Trev made a groaning sound and pulled the duvet up over his head. His voice was muffled as he said, ‘I’ve decided I don’t want to be an adult today.’
‘It’s a hard life, being a business tycoon.’
One arm appeared slowly, pushing the duvet back to reveal Trev’s tousled black curls and sleepy blue eyes. Ted lifted up the mug of tea and put it in his hand.
‘Are you going in again tomorrow, to keep on top of the books?’
Trev took a grateful swallow of the tea. ‘No, I’ve changed my mind. I’ve decided six days of being a grown-up is enough in one week. And I think the takings are pretty much okay for now. I’ll go in next Sunday, though, just to make sure.’
‘We’re still flat out, but at least we now know that both bodies belong to the same case. I’ll have to go in tomorrow morning, to keep on top of things. But if you’re not going to work tomorrow, I thought I could leave it to Jo in the afternoon and we could maybe go out somewhere. Take the bike up to the Peaks, perhaps? Whatever you fancy.’
Ted had put the tray up on the bed now and Trev took a bite out of the toast before he answered.
‘Is this going to be another of your broken promises, though? I’ll get all dressed up and ready to go, then you’ll either forget entirely or phone me up at the last minute full of excuses and promising to make it up to me.’
‘No, I’ll make sure Jo knows I’m off for a few hours. And before you ask, I’ve already told him the same for Monday, when you speak to Jono. I’m picking him up from the station to bring him here, and I’ll stay with you as long as it takes. I’ll even switch my mobile off, then you know I can’t get called away. I promised to support you if you agreed to testify, and I will do.

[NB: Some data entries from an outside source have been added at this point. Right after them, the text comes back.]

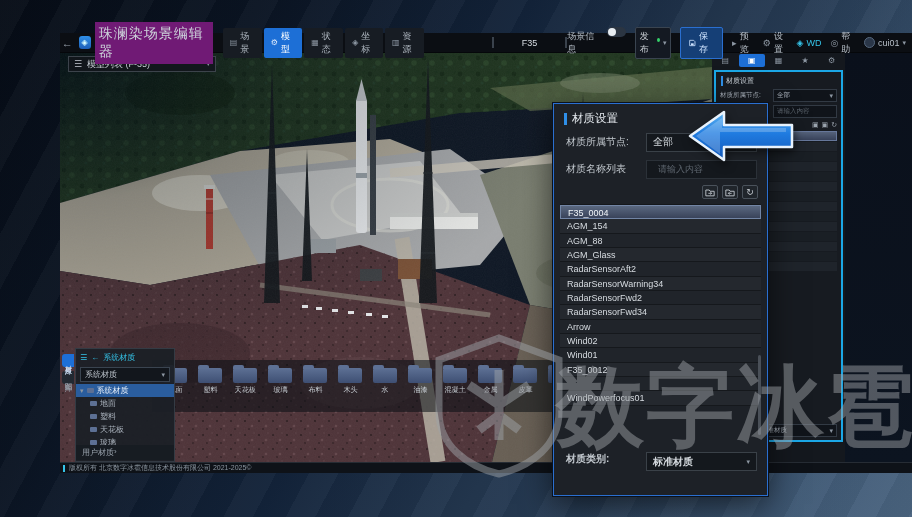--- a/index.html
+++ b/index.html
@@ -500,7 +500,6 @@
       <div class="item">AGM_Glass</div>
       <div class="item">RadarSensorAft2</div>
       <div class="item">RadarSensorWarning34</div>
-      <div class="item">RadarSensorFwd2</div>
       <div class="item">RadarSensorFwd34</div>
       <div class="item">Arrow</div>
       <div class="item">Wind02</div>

‘I’ve no idea what time I’ll finish tonight, but you decide where you want to go tomorrow an
d I’ll take you.’
Ted was first in the office. The phone in the main office rang early, before Mike, Virgil, or Sal, who was covering for Jezza, had arrived.
‘Serious Crime, DCI Darling.’
‘Morning sir, it’s PC Harris from the safe house, with Ronnie. I was hoping to speak to Maurice, please.’
‘He’s on a day off today, Cathy. Can I help?’
‘You really put the wind up Ronnie when you visited. She now wants to talk. She’s begging to talk. She says she’s thought of some things which would be useful. And she’s lowered her sights considerably from South America. Apparently she’s got family in Southampton and she’s happy to go there.’
‘She can’t go anywhere she has family or any other connections. She needs to understand that. If these drugs people are as bad as she thinks, that would be too easy for them. But we can find her somewhere to start out with a new identity. As long as she comes up with the goods.
‘Speaking of which, at some point someone is going to have to explain to her that for her new identity, she’ll really need to ditch the fake tans. Go back to whatever colour she is underneath. It’s too much of a trademark. Makes her too easy to spot. Perhaps you could start to float that idea past her. You’ll certainly do it more tactfully than I could.
‘Has she been kept away from the news? She still doesn’t know about the second body?’
‘CBeebies is stretching her, intellectually. She’s not interested in news or current affairs or anything. Mind you, she likes the old cop shows, especially the American ones, and she’s come up with her very own brilliant sting operation, as she calls it. Or so she thinks. To draw out the other cuckoos for us to round up and arrest.’
‘If she’d told us who they are we could have done that by now. But I’m prepared to come and listen to what she has to propose and see where we go from there. Certainly in the absence of much else to go on for now. Is she up and about yet?’
‘That’s an indicator of how rattled she is after your visit. She doesn’t usually surface until dinnertime but she was up bright and early, wanting to tell me all about her idea. I told her it was down to you for anything like that. She’s asked me at least a dozen times so far today to phone you.’